Data in this exercise Block Start

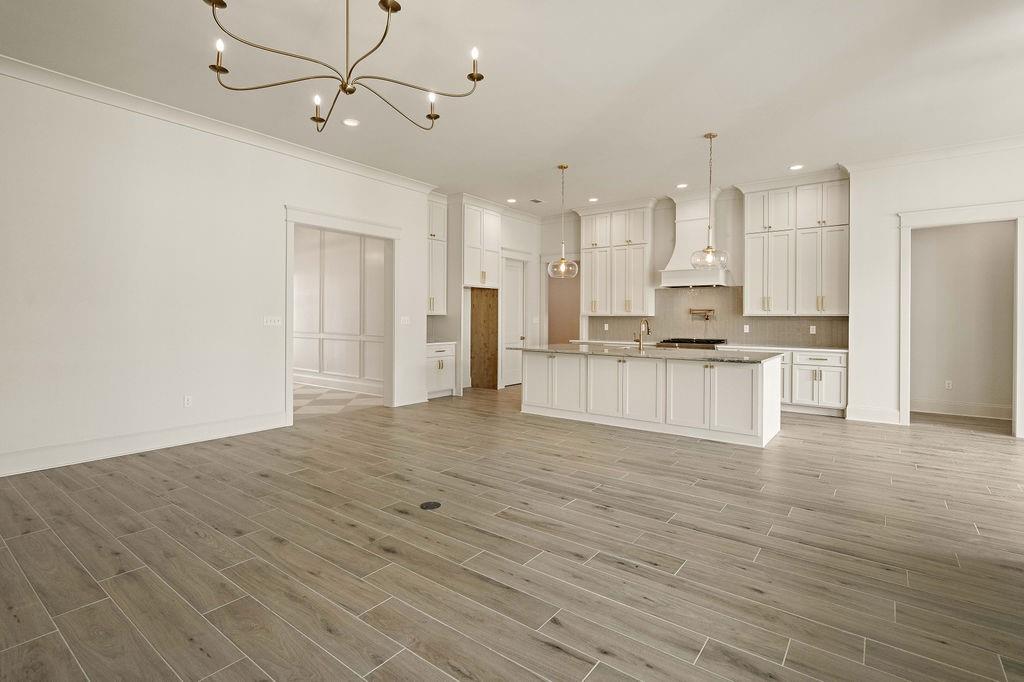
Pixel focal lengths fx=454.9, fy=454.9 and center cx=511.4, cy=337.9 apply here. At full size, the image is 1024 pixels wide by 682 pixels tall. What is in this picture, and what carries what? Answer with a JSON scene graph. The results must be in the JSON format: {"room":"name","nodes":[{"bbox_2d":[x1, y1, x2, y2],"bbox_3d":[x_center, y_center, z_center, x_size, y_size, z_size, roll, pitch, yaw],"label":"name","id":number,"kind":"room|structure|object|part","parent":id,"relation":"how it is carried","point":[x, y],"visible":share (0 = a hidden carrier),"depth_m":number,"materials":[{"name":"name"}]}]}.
{"room":"kitchen","nodes":[
{"label":"kitchen","id":0,"kind":"room"},
{"bbox_2d":[0,63,433,480],"bbox_3d":[-3.323,-0.576,4.486,0.155,3.312,7.016,1,1,37],"label":"left wall","id":1,"kind":"structure","parent":0,"point":[281,197],"depth_m":4.28,"materials":[{"name":"white paint"}]},
{"bbox_2d":[0,411,288,476],"bbox_3d":[-4.020,0.992,3.560,0.020,0.165,4.467,1,1,37],"label":"baseboard","id":2,"kind":"structure","parent":1,"relation":"attached to","point":[143,448],"depth_m":4.18,"materials":[{"name":"white paint"}]},
{"bbox_2d":[183,395,192,407],"bbox_3d":[-3.227,0.630,4.531,0.009,0.116,0.070,1,1,37],"label":"wall socket","id":3,"kind":"object","parent":1,"relation":"attached to","point":[187,402],"visible":0.98,"depth_m":4.53,"materials":[{"name":"white plastic"}]},
{"bbox_2d":[0,53,437,195],"bbox_3d":[-3.348,-2.171,4.426,0.111,0.118,6.788,1,1,37],"label":"crown molding","id":4,"kind":"structure","parent":1,"relation":"attached to","point":[247,132],"depth_m":4.51,"materials":[{"name":"white paint"}]},
{"bbox_2d":[263,315,282,326],"bbox_3d":[-2.719,-0.193,5.173,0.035,0.119,0.213,1,1,37],"label":"light switch","id":5,"kind":"object","parent":1,"relation":"attached to","point":[269,323],"visible":0.97,"depth_m":5.17,"materials":[{"name":"white plastic"}]},
{"bbox_2d":[282,205,400,424],"bbox_3d":[-2.270,-0.250,6.089,0.271,2.558,1.828,1,1,37],"label":"door frame","id":6,"kind":"structure","parent":1,"relation":"attached to","point":[289,394],"depth_m":6.15,"materials":[{"name":"white paint"}]},
{"bbox_2d":[399,315,410,324],"bbox_3d":[-1.544,-0.258,6.588,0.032,0.127,0.165,1,1,37],"label":"light switch","id":7,"kind":"object","parent":1,"relation":"attached to","point":[405,319],"visible":0.99,"depth_m":6.59,"materials":[{"name":"white plastic"}]},
{"bbox_2d":[396,392,428,406],"bbox_3d":[-1.490,0.908,6.880,0.017,0.157,0.620,1,1,37],"label":"baseboard","id":8,"kind":"structure","parent":1,"relation":"attached to","point":[409,402],"depth_m":6.84,"materials":[{"name":"white paint"}]},
{"bbox_2d":[294,224,383,391],"bbox_3d":[-3.558,-0.669,8.682,4.934,3.289,0.150,1,1,37],"label":"hallway wall","id":9,"kind":"structure","parent":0,"point":[357,249],"depth_m":8.41,"materials":[{"name":"white paint"}]},
{"bbox_2d":[294,370,382,395],"bbox_3d":[-3.556,0.825,8.573,5.081,0.181,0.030,1,1,37],"label":"baseboard","id":10,"kind":"structure","parent":9,"relation":"attached to","point":[325,380],"depth_m":8.26,"materials":[{"name":"white paint"}]},
{"bbox_2d":[295,383,383,418],"bbox_3d":[-4.434,1.009,7.618,4.875,0.098,3.350,1,1,37],"label":"tile floor","id":11,"kind":"structure","parent":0,"point":[313,406],"depth_m":7.10,"materials":[{"name":"beige tile"}]},
{"bbox_2d":[427,194,543,391],"bbox_3d":[-0.477,-0.749,8.810,0.497,3.404,3.463,1,1,37],"label":"kitchen left wall","id":12,"kind":"structure","parent":0,"point":[530,243],"depth_m":9.03,"materials":[{"name":"white paint"}]},
{"bbox_2d":[426,193,447,315],"bbox_3d":[-1.484,-1.414,7.714,0.391,2.024,0.796,1,1,37],"label":"upper cabinet","id":13,"kind":"object","parent":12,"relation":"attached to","point":[433,297],"visible":0.48,"depth_m":7.72,"materials":[{"name":"white paint"}]},
{"bbox_2d":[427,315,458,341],"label":"tile backsplash","id":14,"kind":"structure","parent":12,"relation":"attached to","point":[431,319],"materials":[{"name":"grey tile"}]},
{"bbox_2d":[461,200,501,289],"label":"upper cabinet","id":15,"kind":"object","parent":12,"relation":"attached to","point":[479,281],"visible":0.87,"depth_m":7.92,"materials":[{"name":"white paint"}]},
{"bbox_2d":[469,287,498,389],"bbox_3d":[-0.532,0.024,8.588,0.486,1.877,0.343,1,1,37],"label":"wood panel","id":16,"kind":"object","parent":12,"relation":"in","point":[493,368],"visible":0.86,"depth_m":8.60,"materials":[{"name":"brown wood"}]},
{"bbox_2d":[502,257,525,386],"bbox_3d":[0.016,-0.258,9.035,0.112,2.460,0.799,1,1,37],"label":"pantry door","id":17,"kind":"structure","parent":12,"relation":"in","point":[509,285],"depth_m":9.06,"materials":[{"name":"white paint"}]},
{"bbox_2d":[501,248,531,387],"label":"door frame","id":18,"kind":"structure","parent":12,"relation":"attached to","point":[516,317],"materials":[{"name":"white paint"}]},
{"bbox_2d":[0,0,1023,212],"bbox_3d":[0.890,-2.266,3.571,9.323,0.116,10.415,1,1,37],"label":"ceiling","id":19,"kind":"structure","parent":0,"point":[792,150],"depth_m":3.89,"materials":[{"name":"white paint"}]},
{"bbox_2d":[205,0,485,132],"bbox_3d":[-0.867,-1.740,2.469,1.359,0.957,1.335,1,1,37],"label":"chandelier","id":20,"kind":"object","parent":19,"relation":"hanging from","point":[313,118],"visible":0.99,"depth_m":2.43,"materials":[{"name":"metal"}]},
{"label":"candle bulb","id":21,"kind":"part","parent":20,"relation":"part of","materials":[{"name":"white glass"}]},
{"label":"candle bulb","id":22,"kind":"part","parent":20,"relation":"part of","materials":[{"name":"white glass"}]},
{"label":"candle bulb","id":23,"kind":"part","parent":20,"relation":"part of","materials":[{"name":"white glass"}]},
{"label":"candle bulb","id":24,"kind":"part","parent":20,"relation":"part of","materials":[{"name":"white glass"}]},
{"bbox_2d":[342,117,359,126],"bbox_3d":[-1.692,-2.265,4.777,0.177,0.009,0.176,1,1,37],"label":"recessed light","id":25,"kind":"object","parent":19,"relation":"in","point":[351,122],"visible":0.98,"depth_m":4.77,"materials":[{"name":"white"}]},
{"bbox_2d":[506,197,516,203],"bbox_3d":[-0.005,-2.334,7.715,0.191,0.012,0.191,1,1,37],"label":"recessed light","id":26,"kind":"object","parent":19,"relation":"in","point":[512,199],"visible":0.98,"depth_m":7.70,"materials":[{"name":"white"}]},
{"bbox_2d":[529,197,543,203],"bbox_3d":[0.413,-2.317,7.678,0.211,0.015,0.262,1,1,37],"label":"ceiling vent","id":27,"kind":"object","parent":19,"relation":"in","point":[538,201],"visible":0.99,"depth_m":7.66,"materials":[{"name":"white metal"}]},
{"bbox_2d":[547,163,578,278],"bbox_3d":[0.690,-1.571,6.140,0.394,1.493,0.388,1,1,37],"label":"pendant light","id":28,"kind":"object","parent":19,"relation":"hanging from","point":[564,261],"visible":1,"depth_m":6.10,"materials":[{"name":"clear glass"}]},
{"bbox_2d":[588,196,598,202],"bbox_3d":[1.373,-2.336,7.669,0.189,0.012,0.188,1,1,37],"label":"recessed light","id":29,"kind":"object","parent":19,"relation":"in","point":[594,199],"visible":0.98,"depth_m":7.65,"materials":[{"name":"white"}]},
{"bbox_2d":[675,182,687,188],"bbox_3d":[2.571,-2.303,6.880,0.188,0.011,0.187,1,1,37],"label":"recessed light","id":30,"kind":"object","parent":19,"relation":"in","point":[680,185],"visible":0.98,"depth_m":6.87,"materials":[{"name":"white"}]},
{"bbox_2d":[690,132,728,269],"bbox_3d":[2.209,-1.527,5.104,0.377,1.512,0.370,1,1,37],"label":"pendant light","id":31,"kind":"object","parent":19,"relation":"hanging from","point":[708,249],"visible":1,"depth_m":5.08,"materials":[{"name":"clear glass"}]},
{"bbox_2d":[788,163,803,170],"bbox_3d":[3.774,-2.270,6.041,0.176,0.009,0.174,1,1,37],"label":"recessed light","id":32,"kind":"object","parent":19,"relation":"in","point":[794,168],"visible":0.99,"depth_m":6.03,"materials":[{"name":"white"}]},
{"bbox_2d":[1,383,1023,681],"bbox_3d":[1.240,1.167,3.554,9.641,0.100,10.880,1,1,37],"label":"floor","id":33,"kind":"structure","parent":0,"point":[586,665],"depth_m":2.38,"materials":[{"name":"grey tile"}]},
{"bbox_2d":[420,500,440,509],"bbox_3d":[-0.546,1.114,3.042,0.135,0.007,0.139,1,1,37],"label":"floor outlet","id":34,"kind":"object","parent":33,"relation":"in","point":[425,506],"visible":0.97,"depth_m":3.03,"materials":[{"name":"black metal"}]},
{"bbox_2d":[426,342,455,398],"bbox_3d":[-1.378,0.538,7.602,0.620,0.887,0.710,1,1,37],"label":"base cabinet","id":35,"kind":"object","parent":33,"relation":"on","point":[437,364],"visible":0.43,"depth_m":7.45,"materials":[{"name":"white paint"}]},
{"bbox_2d":[425,339,457,346],"bbox_3d":[-1.361,0.084,7.362,0.648,0.039,0.729,1,1,37],"label":"countertop","id":36,"kind":"structure","parent":35,"relation":"on","point":[431,342],"depth_m":7.25,"materials":[{"name":"white stone"}]},
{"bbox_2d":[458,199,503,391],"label":"tall cabinet","id":37,"kind":"object","parent":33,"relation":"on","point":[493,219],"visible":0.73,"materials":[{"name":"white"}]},
{"bbox_2d":[519,348,782,446],"bbox_3d":[1.608,0.623,5.871,3.214,0.888,1.107,1,1,37],"label":"kitchen island","id":38,"kind":"object","parent":33,"relation":"on","point":[586,372],"visible":0.92,"depth_m":5.19,"materials":[{"name":"white paint"}]},
{"bbox_2d":[505,343,781,362],"bbox_3d":[1.580,0.184,5.927,3.283,0.041,1.249,1,1,37],"label":"island countertop","id":39,"kind":"structure","parent":38,"relation":"on","point":[552,346],"depth_m":5.38,"materials":[{"name":"grey stone"}]},
{"bbox_2d":[634,318,650,349],"bbox_3d":[1.674,-0.052,5.867,0.158,0.385,0.205,1,1,37],"label":"faucet","id":40,"kind":"object","parent":39,"relation":"on","point":[648,329],"visible":1,"depth_m":5.86,"materials":[{"name":"gold metal"}]},
{"bbox_2d":[655,337,726,349],"bbox_3d":[2.864,0.472,7.285,1.004,0.939,0.731,1,1,37],"label":"range","id":41,"kind":"object","parent":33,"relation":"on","point":[698,342],"visible":0.37,"depth_m":7.07,"materials":[{"name":"metal"}]},
{"bbox_2d":[778,347,846,415],"bbox_3d":[4.054,0.603,6.606,1.357,0.868,0.645,1,1,37],"label":"base cabinet","id":42,"kind":"object","parent":33,"relation":"on","point":[830,400],"visible":0.5,"depth_m":6.19,"materials":[{"name":"white paint"}]},
{"bbox_2d":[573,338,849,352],"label":"countertop","id":43,"kind":"structure","parent":42,"relation":"on","point":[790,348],"depth_m":6.56,"materials":[{"name":"white stone"}]},
{"bbox_2d":[537,181,857,395],"bbox_3d":[2.890,-0.734,8.016,5.388,3.423,0.152,1,1,37],"label":"back wall","id":44,"kind":"structure","parent":0,"point":[742,215],"depth_m":7.75,"materials":[{"name":"white paint"}]},
{"bbox_2d":[547,266,580,344],"bbox_3d":[1.057,-0.309,9.185,1.024,2.589,0.411,1,1,37],"label":"doorway","id":45,"kind":"object","parent":44,"relation":"in","point":[560,331],"visible":0.51,"depth_m":9.35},
{"bbox_2d":[577,199,655,319],"bbox_3d":[1.904,-1.395,8.315,1.334,2.088,0.403,1,1,37],"label":"upper cabinet","id":46,"kind":"object","parent":44,"relation":"attached to","point":[620,289],"visible":0.96,"depth_m":8.11,"materials":[{"name":"white paint"}]},
{"bbox_2d":[657,191,730,286],"bbox_3d":[2.953,-1.586,7.346,1.026,1.466,0.589,1,1,37],"label":"range hood","id":47,"kind":"object","parent":44,"relation":"attached to","point":[684,211],"visible":0.75,"depth_m":7.26,"materials":[{"name":"white paint"}]},
{"bbox_2d":[585,286,847,347],"bbox_3d":[3.192,-0.378,7.599,3.999,0.922,0.010,1,1,37],"label":"tile backsplash","id":48,"kind":"structure","parent":44,"relation":"attached to","point":[754,335],"depth_m":7.48,"materials":[{"name":"tile"}]},
{"bbox_2d":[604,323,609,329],"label":"wall socket","id":49,"kind":"object","parent":48,"relation":"attached to","point":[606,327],"visible":0.99,"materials":[{"name":"white plastic"}]},
{"bbox_2d":[688,307,714,320],"bbox_3d":[3.095,-0.389,7.426,0.404,0.208,0.142,1,1,37],"label":"pot filler","id":50,"kind":"object","parent":48,"relation":"attached to","point":[694,313],"visible":0.98,"depth_m":7.40,"materials":[{"name":"metal"}]},
{"bbox_2d":[743,324,750,332],"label":"wall socket","id":51,"kind":"object","parent":48,"relation":"attached to","point":[746,331],"visible":0.98,"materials":[{"name":"white plastic"}]},
{"bbox_2d":[809,325,816,333],"bbox_3d":[4.390,-0.123,6.636,0.078,0.123,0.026,1,1,37],"label":"wall socket","id":52,"kind":"object","parent":48,"relation":"attached to","point":[812,327],"visible":0.98,"depth_m":6.63,"materials":[{"name":"white plastic"}]},
{"bbox_2d":[741,174,848,317],"bbox_3d":[4.207,-1.329,6.781,1.369,1.997,0.404,1,1,37],"label":"upper cabinet","id":53,"kind":"object","parent":44,"relation":"attached to","point":[750,261],"visible":0.95,"depth_m":6.61,"materials":[{"name":"white paint"}]},
{"bbox_2d":[842,143,1023,436],"bbox_3d":[5.893,-0.605,4.817,3.658,3.426,0.139,1,1,37],"label":"right wall","id":54,"kind":"structure","parent":0,"point":[900,197],"depth_m":5.65,"materials":[{"name":"white paint"}]},
{"bbox_2d":[845,404,900,424],"bbox_3d":[4.588,0.970,5.771,0.555,0.170,0.020,1,1,37],"label":"baseboard","id":55,"kind":"structure","parent":54,"relation":"attached to","point":[866,414],"depth_m":5.75,"materials":[{"name":"white paint"}]},
{"bbox_2d":[838,133,1023,172],"bbox_3d":[5.756,-2.191,4.839,3.386,0.119,0.127,1,1,37],"label":"crown molding","id":56,"kind":"structure","parent":54,"relation":"attached to","point":[888,160],"depth_m":5.41,"materials":[{"name":"white paint"}]},
{"bbox_2d":[898,199,1023,435],"bbox_3d":[5.368,-0.189,5.411,1.340,2.562,0.221,1,1,37],"label":"door frame","id":57,"kind":"structure","parent":54,"relation":"attached to","point":[1022,211],"depth_m":5.39,"materials":[{"name":"white paint"}]},
{"bbox_2d":[909,219,1013,420],"bbox_3d":[6.298,-0.543,6.226,2.784,3.216,0.129,1,1,37],"label":"hallway wall","id":58,"kind":"structure","parent":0,"point":[956,378],"depth_m":6.23,"materials":[{"name":"paint"}]},
{"bbox_2d":[944,379,952,389],"bbox_3d":[6.006,0.641,6.261,0.079,0.123,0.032,1,1,37],"label":"wall socket","id":59,"kind":"object","parent":58,"relation":"attached to","point":[946,384],"visible":0.98,"depth_m":6.25,"materials":[{"name":"white plastic"}]},
{"bbox_2d":[909,399,1009,419],"bbox_3d":[6.284,0.957,6.035,2.428,0.168,0.020,1,1,37],"label":"baseboard","id":60,"kind":"structure","parent":58,"relation":"attached to","point":[968,410],"depth_m":6.17,"materials":[{"name":"white paint"}]}
]}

Data in this exercise Block End

== Work instructions ==
Nothing but a number should be given: the count of lines in the records that contain the word "left".

== Answer section ==
2